A pesar de que a Roberto Carlos sus padres lo llamaron así debido a la admiración que sentían por el homónimo cantante, al mejor lateral izquierdo de la historia del fútbol pocas veces le vimos triste y azul, más bien todo lo contrario, porque, más allá de sus contundentes cualidades futbolísticas, lo que el tres del Madrid transmitía —y sigue transmitiendo— es felicidad. Ver jugar al fútbol a Roberto Carlos te alegraba el día.
Aquel verano del 96 andábamos los madridistas más bulliciosos que una aspirina efervescente, después de varias temporadas de estrecheces, Lorenzo Sanz había sacado la chequera y se nos había dibujado una ilusión que no podíamos borrar del rostro según íbamos conociendo los nuevos fichajes: Roberto Carlos, Suker, Mijatovic…

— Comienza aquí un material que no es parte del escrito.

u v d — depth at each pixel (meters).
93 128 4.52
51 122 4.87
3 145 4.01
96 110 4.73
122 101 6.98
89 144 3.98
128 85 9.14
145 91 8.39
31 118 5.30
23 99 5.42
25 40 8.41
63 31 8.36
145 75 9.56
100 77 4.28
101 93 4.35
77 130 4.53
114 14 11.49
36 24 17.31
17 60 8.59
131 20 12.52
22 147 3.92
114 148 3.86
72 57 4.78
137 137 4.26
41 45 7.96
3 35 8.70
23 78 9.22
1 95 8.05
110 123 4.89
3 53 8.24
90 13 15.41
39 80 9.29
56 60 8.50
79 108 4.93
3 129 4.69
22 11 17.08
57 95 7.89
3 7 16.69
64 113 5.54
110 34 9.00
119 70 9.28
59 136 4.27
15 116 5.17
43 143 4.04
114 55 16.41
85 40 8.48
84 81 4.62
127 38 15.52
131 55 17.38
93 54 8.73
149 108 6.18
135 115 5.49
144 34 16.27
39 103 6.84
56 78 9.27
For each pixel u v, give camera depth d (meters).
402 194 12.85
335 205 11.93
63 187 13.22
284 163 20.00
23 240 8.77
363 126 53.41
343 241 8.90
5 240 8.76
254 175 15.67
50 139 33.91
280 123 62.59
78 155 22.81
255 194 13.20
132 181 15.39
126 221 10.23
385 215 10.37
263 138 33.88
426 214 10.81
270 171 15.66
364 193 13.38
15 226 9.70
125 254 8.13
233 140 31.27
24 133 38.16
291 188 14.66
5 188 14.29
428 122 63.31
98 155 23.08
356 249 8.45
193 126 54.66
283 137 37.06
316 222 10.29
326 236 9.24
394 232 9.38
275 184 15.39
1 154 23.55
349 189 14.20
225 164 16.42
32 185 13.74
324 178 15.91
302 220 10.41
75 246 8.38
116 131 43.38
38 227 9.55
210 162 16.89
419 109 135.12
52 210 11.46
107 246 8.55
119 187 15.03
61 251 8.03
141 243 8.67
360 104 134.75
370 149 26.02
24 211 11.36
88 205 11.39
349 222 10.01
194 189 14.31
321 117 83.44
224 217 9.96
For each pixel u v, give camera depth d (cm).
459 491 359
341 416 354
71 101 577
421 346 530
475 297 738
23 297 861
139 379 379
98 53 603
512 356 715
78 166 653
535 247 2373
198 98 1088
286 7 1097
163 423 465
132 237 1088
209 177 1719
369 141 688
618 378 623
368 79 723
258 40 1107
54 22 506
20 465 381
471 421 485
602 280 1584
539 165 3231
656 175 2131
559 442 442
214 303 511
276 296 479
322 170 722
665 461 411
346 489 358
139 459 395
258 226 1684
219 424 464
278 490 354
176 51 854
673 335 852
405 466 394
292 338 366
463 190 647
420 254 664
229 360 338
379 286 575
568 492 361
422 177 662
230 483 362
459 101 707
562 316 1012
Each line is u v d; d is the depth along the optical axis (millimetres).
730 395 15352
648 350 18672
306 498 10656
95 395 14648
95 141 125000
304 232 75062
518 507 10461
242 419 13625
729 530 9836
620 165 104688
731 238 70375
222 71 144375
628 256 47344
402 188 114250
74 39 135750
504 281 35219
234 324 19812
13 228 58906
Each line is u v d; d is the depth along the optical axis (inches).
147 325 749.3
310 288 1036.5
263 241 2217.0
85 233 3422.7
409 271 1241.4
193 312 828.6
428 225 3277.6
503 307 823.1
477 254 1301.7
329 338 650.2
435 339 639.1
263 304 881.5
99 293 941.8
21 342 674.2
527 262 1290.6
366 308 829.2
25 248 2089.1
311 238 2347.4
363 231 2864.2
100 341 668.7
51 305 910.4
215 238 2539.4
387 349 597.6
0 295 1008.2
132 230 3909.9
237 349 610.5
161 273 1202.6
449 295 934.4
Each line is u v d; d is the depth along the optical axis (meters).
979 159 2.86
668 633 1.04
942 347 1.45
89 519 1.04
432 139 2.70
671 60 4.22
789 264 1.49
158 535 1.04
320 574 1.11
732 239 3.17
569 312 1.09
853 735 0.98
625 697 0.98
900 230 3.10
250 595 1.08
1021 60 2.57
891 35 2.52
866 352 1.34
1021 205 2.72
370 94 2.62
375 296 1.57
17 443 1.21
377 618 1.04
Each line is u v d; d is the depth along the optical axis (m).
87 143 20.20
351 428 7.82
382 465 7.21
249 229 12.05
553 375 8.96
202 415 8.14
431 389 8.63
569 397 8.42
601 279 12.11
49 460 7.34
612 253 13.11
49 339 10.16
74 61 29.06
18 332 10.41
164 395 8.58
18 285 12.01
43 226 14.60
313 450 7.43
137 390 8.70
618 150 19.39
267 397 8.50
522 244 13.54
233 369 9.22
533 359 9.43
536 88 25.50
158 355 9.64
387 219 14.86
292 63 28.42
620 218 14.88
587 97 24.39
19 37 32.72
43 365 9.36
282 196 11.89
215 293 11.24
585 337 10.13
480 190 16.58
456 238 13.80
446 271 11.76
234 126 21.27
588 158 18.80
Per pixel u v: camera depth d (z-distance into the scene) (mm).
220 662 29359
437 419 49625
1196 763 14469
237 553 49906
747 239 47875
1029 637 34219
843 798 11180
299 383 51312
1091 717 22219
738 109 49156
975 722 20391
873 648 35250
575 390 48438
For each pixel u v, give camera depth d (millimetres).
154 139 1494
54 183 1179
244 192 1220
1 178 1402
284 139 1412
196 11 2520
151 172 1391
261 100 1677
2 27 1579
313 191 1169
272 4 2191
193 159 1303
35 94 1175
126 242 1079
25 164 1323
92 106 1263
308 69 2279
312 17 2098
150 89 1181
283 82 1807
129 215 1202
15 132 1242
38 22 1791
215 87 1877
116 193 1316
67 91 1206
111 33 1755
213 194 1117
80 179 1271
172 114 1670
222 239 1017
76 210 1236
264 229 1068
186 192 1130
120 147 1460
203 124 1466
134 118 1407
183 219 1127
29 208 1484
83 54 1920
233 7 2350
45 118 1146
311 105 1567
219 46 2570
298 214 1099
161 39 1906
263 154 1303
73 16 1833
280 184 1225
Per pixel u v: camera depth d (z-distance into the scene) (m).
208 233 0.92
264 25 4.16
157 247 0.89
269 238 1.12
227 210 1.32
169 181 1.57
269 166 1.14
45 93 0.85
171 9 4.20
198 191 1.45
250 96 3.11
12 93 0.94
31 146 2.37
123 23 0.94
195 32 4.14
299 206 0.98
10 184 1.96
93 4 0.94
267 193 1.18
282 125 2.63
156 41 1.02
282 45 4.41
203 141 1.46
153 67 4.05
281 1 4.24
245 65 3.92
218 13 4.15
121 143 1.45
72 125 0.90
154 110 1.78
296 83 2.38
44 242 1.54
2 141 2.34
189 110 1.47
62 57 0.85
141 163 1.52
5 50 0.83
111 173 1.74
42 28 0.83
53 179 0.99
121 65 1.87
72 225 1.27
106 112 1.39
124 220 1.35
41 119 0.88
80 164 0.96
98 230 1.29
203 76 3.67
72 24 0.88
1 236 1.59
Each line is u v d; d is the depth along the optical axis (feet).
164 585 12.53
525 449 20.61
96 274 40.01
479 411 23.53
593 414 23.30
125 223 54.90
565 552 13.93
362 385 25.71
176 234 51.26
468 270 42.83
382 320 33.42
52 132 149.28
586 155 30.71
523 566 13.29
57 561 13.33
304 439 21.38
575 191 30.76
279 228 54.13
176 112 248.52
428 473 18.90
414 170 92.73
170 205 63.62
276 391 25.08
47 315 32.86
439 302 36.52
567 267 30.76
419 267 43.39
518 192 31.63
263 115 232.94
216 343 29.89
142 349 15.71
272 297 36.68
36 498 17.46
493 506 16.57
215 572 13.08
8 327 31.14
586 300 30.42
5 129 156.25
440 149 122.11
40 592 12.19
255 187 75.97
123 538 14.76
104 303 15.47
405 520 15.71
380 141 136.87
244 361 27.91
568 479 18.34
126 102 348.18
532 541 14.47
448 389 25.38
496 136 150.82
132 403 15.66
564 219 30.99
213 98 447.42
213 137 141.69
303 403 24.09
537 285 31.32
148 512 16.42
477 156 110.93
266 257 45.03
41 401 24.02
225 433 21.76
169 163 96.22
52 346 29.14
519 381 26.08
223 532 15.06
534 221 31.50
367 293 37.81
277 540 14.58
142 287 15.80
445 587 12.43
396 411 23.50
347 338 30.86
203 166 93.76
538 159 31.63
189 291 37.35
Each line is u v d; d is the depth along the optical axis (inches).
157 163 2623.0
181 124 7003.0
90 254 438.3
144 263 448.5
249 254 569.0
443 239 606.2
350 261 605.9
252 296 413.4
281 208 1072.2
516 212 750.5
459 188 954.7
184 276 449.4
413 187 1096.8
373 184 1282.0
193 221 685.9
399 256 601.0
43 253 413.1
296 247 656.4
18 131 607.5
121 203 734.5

Más allá de sus contundentes cualidades futbolísticas, lo que el tres del Madrid transmitía —y sigue transmitiendo— es felicidad. Ver jugar al fútbol a Roberto Carlos te alegraba el día
Quienes bien no éramos expertos, bien éramos jóvenes, bien ambas cosas no conocíamos mucho al brasileño. Jugaba en el Inter y Roy Hodgson lo había adelantado al extremo para aprovechar sus virtudes atacantes, pero en esa posición Roberto sufría. Al técnico inglés no le convencieron sus prestaciones y al final de la campaña le dijo a Moratti que lo vendiese. Capello se enteró, no daba crédito, ¿cómo diantres iban a venderlo? No dudó un instante, levantó el teléfono —en aquella época aún se levantaban los teléfonos— y llamó al presidente del Madrid: «Lorenzo, vuela a Milan y ficha a Roberto Carlos». Dicho y hecho. Además, por una cantidad que ahora nos parece irrisoria, en torno a 600 millones de pesetas, unos 3,6 millones de euros.
La temporada arrancó con la ilusión en máximos, entonces a los galácticos aún se les llamaba estrellas y el Madrid se hizo con aquella liga de ídem en dura pugna con el Barça de otro brasileño estratosférico: Ronaldo Nazario.
Desde bien pronto el Bernabéu entendió que ese tres no era solo un gran futbolista con una exuberancia física y un disparo como pocas veces había visto, atesoraba algo más, el lateral provocaba un delirio colectivo solo al alcance de los más grandes. Roberto Carlos en el Bernabéu era como un concierto de los Beatles en el Shea Stadium. Se desató la robertomanía.
Cuando no había partido del Madrid pero sí de Brasil, corríamos a sentarnos frente al televisor. En una de esas jornadas internacionales, concretamente durante un amistoso que enfrentó a su selección con la Francia de Zidane el 3 de junio de 1997, Roberto Carlos marcó el mejor gol de falta de todos los tiempos.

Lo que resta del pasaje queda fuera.